Stanno come d'autunno sugli alberi le foglie, i precari della scuola in Campania. Ad ogni convocazione, simile a un turbine di vento, cadono a cento a cento. Alla fine ne resteranno sul terreno ben più di ottomila. E quelli che perdono la supplenza da noi non sono sempre quelli previsti o che se lo aspettano. Mi spiace ammetterlo, ma ha ragione la Lega. Al nord spesso si va solo per passare di ruolo, poi si torna giù con assegnazioni annuali, e i posti per i supplenti rimangono sempre lì. È un fenomeno in aumento, alimentato da cinici consiglieri dei precari, che porta da noi lo scompiglio tra i precari, insieme con la casualità e un'estrema incertezza. Dev'essere chiaro a tutti che le proteste e le manifestazioni vanno intensificate insieme con studenti e genitori, ma non ci si può fermare lì. Occorre costruire una proposta che salvi i precari, che parta dal personale di ruolo della scuola. Che deve manifestare loro concreta solidarietà, mettendo in discussione la tradizionale organizzazione del lavoro e perfino qualche beneficio.
La stabilizzazione dei precari, che la Gelmini rifiuta «per salvare la scuola», deve essere l'obiettivo di una proposta complessiva che innanzitutto offra una garanzia: alla fine del percorso della stabilizzazione non si sarà riformato lo stesso esercito di precari. Se non si offre questa garanzia, non c'è governo, di destra, centro o sinistra, che voglia metter mano alla soluzione del problema. Già al tempo di Berlinguer l'autonomia scolastica aveva un pilastro nell'organico funzionale, e cioè una quota di personale, stabile per un triennio, che rispondesse a tutte le esigenze di una scuola, dalle ore di lezione, alle sostituzioni, ai progetti. È rimasto un concetto: sarebbe il caso di riprenderlo in più seria considerazione. Insieme con una rimodulazione dell'orario dei docenti che preveda, in modo meno episodico, anche il tempo per la sostituzione degli assenti. Una tale organizzazione, se non elimina, riduce di moltissimo il ricorso ai supplenti. E non si dica, con qualche ipocrisia, che la proposta mette in forse la continuità didattica e il monte ore annuo di ogni disciplina, perché questi principi sono già oggi ampiamente disattesi. Se le scuole, da sole o associate tra loro, ottenessero un organico stabile pluriennale per gli insegnamenti curricolari, per quelli opzionali, tanto sbandierati dai recenti regolamenti, compresa una quota oraria per la sostituzione degli assenti, potrebbero sostenere la sfida di praticare un'autonomia sostanziale.

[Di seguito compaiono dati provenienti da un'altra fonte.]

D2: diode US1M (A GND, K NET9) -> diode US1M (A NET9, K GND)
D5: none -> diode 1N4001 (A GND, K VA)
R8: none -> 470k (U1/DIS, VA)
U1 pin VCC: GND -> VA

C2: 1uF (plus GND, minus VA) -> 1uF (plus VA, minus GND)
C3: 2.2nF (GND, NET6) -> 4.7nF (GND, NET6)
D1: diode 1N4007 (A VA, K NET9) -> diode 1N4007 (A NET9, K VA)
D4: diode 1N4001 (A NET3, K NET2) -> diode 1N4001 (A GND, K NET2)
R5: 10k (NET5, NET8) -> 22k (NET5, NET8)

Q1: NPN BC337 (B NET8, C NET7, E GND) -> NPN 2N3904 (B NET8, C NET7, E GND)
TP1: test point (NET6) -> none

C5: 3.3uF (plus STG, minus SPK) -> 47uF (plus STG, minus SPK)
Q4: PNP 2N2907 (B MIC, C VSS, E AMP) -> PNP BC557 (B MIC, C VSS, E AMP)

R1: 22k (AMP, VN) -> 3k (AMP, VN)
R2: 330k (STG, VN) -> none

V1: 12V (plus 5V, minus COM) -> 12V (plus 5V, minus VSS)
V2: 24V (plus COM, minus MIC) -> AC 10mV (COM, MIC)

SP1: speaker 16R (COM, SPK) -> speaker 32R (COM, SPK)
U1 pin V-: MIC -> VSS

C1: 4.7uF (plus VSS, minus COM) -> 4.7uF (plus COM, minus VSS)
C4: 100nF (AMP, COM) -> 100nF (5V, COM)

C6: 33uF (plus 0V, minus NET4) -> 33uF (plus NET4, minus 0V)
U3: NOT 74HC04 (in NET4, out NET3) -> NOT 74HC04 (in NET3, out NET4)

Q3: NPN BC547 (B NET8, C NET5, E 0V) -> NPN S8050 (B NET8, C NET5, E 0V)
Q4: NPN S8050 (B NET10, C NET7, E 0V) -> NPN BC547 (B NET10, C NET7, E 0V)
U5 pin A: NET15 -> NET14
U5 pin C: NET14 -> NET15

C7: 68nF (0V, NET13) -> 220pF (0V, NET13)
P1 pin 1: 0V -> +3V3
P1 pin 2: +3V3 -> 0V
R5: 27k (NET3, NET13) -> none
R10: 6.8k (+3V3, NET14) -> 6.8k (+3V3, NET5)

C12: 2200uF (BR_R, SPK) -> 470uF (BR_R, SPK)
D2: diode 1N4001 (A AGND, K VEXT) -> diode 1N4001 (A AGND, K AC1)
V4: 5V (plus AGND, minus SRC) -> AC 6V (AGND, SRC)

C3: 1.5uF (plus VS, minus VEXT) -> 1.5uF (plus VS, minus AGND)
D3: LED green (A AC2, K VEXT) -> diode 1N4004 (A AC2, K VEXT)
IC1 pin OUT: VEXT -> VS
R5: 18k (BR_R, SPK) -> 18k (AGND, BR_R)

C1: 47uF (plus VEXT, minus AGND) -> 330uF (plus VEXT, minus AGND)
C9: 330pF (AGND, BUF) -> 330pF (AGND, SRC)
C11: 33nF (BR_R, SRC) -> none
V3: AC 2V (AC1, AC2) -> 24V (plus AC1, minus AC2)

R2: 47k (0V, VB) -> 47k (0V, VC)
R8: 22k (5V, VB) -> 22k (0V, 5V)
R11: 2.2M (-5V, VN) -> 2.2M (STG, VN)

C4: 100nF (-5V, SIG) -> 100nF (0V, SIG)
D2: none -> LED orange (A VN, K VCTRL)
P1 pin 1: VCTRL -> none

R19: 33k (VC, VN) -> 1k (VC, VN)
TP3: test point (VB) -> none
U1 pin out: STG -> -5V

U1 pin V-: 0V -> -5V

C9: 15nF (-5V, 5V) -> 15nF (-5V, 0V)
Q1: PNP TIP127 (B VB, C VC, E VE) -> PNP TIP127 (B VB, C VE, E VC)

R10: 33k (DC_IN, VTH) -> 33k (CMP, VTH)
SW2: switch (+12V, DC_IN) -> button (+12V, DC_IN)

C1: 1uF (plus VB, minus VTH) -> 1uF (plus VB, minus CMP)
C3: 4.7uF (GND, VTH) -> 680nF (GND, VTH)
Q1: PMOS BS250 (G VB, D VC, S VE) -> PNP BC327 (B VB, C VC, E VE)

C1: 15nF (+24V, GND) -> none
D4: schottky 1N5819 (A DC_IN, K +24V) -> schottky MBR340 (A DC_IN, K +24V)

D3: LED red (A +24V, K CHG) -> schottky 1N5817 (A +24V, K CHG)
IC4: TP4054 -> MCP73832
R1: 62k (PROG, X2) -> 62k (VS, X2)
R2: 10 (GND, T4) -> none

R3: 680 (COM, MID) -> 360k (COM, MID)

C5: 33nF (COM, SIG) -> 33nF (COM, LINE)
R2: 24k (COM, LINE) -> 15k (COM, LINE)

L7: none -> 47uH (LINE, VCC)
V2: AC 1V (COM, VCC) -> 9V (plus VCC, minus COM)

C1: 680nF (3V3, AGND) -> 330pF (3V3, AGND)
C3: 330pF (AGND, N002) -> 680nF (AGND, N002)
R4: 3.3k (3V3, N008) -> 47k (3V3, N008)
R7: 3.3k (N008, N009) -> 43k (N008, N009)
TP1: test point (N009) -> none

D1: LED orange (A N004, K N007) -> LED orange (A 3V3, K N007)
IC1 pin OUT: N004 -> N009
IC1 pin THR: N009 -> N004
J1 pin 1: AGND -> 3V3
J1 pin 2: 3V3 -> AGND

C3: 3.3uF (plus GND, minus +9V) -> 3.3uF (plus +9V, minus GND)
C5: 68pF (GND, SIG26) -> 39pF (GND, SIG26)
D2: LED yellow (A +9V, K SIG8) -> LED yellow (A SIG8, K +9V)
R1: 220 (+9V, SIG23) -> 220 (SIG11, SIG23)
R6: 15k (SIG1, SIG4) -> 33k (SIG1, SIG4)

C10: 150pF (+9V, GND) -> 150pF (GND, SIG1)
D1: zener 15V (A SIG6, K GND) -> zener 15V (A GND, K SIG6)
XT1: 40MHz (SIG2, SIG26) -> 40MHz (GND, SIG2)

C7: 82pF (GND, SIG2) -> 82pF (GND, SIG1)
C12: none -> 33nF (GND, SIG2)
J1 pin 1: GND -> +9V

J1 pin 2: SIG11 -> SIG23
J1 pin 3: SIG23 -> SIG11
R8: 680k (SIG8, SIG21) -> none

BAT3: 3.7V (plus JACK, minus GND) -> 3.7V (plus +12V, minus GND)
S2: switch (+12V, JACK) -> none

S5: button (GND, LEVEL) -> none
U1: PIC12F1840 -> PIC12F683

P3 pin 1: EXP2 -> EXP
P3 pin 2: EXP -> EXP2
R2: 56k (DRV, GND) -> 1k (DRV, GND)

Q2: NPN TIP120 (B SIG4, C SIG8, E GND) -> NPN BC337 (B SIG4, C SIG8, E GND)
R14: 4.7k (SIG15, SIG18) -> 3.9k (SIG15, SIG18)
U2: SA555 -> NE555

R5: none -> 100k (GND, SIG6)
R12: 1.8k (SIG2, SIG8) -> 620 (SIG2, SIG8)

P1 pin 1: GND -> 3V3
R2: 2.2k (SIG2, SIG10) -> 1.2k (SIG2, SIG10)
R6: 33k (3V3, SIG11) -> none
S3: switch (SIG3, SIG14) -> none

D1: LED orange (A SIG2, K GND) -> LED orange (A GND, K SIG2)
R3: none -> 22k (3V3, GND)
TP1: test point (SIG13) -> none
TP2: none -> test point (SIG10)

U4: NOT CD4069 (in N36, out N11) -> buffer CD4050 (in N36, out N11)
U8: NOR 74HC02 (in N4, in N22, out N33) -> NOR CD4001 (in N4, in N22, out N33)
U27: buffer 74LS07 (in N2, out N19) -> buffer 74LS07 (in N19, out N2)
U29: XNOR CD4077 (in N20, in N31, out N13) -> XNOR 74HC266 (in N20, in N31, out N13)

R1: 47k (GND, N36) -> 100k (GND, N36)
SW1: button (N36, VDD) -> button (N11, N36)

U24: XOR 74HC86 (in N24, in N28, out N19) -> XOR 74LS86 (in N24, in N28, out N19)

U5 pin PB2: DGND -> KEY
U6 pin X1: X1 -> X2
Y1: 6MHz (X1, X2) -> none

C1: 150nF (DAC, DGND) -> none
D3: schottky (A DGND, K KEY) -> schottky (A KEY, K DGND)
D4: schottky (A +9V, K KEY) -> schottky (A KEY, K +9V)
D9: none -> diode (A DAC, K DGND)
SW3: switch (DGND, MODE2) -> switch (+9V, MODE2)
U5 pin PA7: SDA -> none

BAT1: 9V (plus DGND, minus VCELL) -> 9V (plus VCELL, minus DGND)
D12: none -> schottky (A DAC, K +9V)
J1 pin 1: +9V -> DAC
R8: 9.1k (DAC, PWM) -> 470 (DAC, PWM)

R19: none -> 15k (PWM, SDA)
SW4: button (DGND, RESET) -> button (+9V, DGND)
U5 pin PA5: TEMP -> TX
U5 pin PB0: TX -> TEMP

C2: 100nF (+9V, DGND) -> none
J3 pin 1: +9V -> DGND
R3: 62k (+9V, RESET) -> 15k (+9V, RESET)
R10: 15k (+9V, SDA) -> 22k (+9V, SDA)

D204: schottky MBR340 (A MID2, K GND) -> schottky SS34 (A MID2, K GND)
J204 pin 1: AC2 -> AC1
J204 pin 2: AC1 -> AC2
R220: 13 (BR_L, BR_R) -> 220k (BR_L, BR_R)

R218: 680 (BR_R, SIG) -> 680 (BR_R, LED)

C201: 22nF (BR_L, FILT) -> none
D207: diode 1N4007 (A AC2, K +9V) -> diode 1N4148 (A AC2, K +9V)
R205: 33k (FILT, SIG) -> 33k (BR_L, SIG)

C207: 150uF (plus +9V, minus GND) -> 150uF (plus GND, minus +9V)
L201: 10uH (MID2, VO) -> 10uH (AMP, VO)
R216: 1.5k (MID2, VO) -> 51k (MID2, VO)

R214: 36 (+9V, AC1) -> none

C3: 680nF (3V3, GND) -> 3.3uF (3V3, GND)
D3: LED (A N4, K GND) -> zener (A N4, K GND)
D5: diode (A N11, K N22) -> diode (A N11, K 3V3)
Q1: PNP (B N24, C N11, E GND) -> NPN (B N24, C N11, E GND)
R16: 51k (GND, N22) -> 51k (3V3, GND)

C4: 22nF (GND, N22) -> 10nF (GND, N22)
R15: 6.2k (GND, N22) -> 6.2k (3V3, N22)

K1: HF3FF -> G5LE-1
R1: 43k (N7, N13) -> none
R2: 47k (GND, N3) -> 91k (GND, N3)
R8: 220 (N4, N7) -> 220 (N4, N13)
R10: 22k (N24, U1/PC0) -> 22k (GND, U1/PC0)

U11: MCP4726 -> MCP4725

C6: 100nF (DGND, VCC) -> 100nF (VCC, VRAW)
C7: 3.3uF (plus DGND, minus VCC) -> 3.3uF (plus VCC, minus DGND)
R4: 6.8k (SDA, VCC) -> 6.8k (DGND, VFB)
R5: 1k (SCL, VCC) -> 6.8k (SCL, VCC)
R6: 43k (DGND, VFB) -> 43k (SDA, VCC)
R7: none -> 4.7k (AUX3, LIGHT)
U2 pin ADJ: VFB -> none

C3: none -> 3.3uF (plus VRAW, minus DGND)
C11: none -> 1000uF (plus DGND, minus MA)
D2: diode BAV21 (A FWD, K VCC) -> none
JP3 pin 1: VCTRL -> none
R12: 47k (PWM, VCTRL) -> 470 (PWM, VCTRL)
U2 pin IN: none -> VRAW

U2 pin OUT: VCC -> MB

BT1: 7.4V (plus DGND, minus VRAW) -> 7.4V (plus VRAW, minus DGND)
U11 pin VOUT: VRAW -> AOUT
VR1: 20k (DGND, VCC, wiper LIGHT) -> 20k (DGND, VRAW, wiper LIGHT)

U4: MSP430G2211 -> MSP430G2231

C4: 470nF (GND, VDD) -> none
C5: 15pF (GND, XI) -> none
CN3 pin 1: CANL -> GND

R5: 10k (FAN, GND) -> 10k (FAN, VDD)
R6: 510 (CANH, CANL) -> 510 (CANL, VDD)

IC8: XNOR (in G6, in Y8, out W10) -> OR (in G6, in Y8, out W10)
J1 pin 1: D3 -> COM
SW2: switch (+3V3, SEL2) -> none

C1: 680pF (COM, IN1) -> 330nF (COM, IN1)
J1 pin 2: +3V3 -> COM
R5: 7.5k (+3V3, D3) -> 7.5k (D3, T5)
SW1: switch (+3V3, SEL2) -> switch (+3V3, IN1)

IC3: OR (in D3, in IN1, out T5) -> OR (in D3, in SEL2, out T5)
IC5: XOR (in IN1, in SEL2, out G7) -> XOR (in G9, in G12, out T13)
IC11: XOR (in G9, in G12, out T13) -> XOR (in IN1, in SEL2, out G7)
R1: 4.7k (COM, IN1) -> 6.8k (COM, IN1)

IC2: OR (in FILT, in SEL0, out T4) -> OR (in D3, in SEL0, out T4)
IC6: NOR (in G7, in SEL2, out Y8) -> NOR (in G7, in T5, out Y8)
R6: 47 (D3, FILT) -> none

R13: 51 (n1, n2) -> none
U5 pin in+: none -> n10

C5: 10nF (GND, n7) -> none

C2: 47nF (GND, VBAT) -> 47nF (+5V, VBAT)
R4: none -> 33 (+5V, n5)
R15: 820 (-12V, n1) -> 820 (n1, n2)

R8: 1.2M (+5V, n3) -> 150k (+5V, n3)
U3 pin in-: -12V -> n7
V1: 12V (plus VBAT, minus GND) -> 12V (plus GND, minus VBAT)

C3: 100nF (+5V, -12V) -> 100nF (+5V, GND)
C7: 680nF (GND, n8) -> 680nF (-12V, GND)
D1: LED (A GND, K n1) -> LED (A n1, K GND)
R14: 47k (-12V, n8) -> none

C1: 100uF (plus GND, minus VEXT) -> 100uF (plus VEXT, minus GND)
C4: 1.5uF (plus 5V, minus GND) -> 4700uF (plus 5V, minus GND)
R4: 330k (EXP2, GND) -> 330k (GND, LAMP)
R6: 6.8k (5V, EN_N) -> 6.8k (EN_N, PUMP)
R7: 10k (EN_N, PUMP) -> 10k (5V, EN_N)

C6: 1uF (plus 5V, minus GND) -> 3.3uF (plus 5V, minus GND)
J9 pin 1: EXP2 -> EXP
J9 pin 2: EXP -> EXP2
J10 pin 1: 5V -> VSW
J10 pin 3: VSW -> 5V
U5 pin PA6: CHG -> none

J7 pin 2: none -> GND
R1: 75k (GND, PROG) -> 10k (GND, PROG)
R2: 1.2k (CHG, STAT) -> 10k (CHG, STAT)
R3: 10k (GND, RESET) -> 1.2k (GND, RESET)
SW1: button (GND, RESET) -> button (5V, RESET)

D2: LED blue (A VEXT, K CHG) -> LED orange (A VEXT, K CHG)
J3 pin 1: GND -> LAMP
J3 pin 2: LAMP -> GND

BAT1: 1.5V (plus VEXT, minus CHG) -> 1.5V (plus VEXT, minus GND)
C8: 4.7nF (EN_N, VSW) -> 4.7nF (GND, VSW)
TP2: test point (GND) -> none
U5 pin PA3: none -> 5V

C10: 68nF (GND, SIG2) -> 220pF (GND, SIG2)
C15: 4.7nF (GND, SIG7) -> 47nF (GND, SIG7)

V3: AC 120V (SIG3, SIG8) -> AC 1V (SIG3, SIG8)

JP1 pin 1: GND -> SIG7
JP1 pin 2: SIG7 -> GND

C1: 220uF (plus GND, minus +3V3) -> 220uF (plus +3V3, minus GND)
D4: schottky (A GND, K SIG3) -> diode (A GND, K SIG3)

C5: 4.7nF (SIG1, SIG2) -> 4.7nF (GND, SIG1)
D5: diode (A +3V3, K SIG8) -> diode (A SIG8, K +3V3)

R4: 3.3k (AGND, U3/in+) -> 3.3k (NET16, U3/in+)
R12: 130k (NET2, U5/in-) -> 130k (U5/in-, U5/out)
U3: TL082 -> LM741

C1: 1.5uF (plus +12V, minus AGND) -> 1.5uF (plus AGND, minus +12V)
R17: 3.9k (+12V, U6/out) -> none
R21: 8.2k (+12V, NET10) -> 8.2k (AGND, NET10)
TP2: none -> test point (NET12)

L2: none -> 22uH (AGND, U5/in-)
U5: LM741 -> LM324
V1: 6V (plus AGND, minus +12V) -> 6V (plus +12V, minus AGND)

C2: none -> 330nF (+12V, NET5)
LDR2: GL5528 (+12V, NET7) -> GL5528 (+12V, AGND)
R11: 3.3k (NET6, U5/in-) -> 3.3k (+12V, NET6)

Per un tale progetto il ministro e il governo dovrebbero ricredersi e stabilizzare, massimo in un triennio, tutti i precari inseriti nelle graduatorie ad esaurimento: circa 250 mila persone. Contemporaneamente dovrebbero favorire e incentivare il pensionamento di tanto personale della scuola anziano, anche per abbassare l'età media dei docenti. I quali dovrebbero essere disponibili a significative ridefinizioni del loro orario di lavoro, a rinunce non facili ad annuali opportunità di trasferimenti, assegnazioni e spostamenti vari, all'uscita da graduatorie per altri insegnamenti, che con la loro presenza contribuiscono ad ingolfare. I precari, infine, a fronte della stabilizzazione, dovrebbero entrare in graduatorie che non possono non divenire nazionali, con inevitabili spostamenti per molti di loro. Se la stabilizzazione dev'essere decisa dalla legge, tutto il resto - com'è ovvio - va definito dalla contrattazione.
Un'operazione del genere darebbe respiro a ogni ipotesi di riforma seria e, soprattutto, all'autonomia delle scuole. A fronte dell'avvio di una discussione per raggiungere l'intesa, la Gelmini e il governo potrebbero sospendere già i tagli di quest'anno. E così ridare la speranza ai precari, alle scuole e ai loro alunni.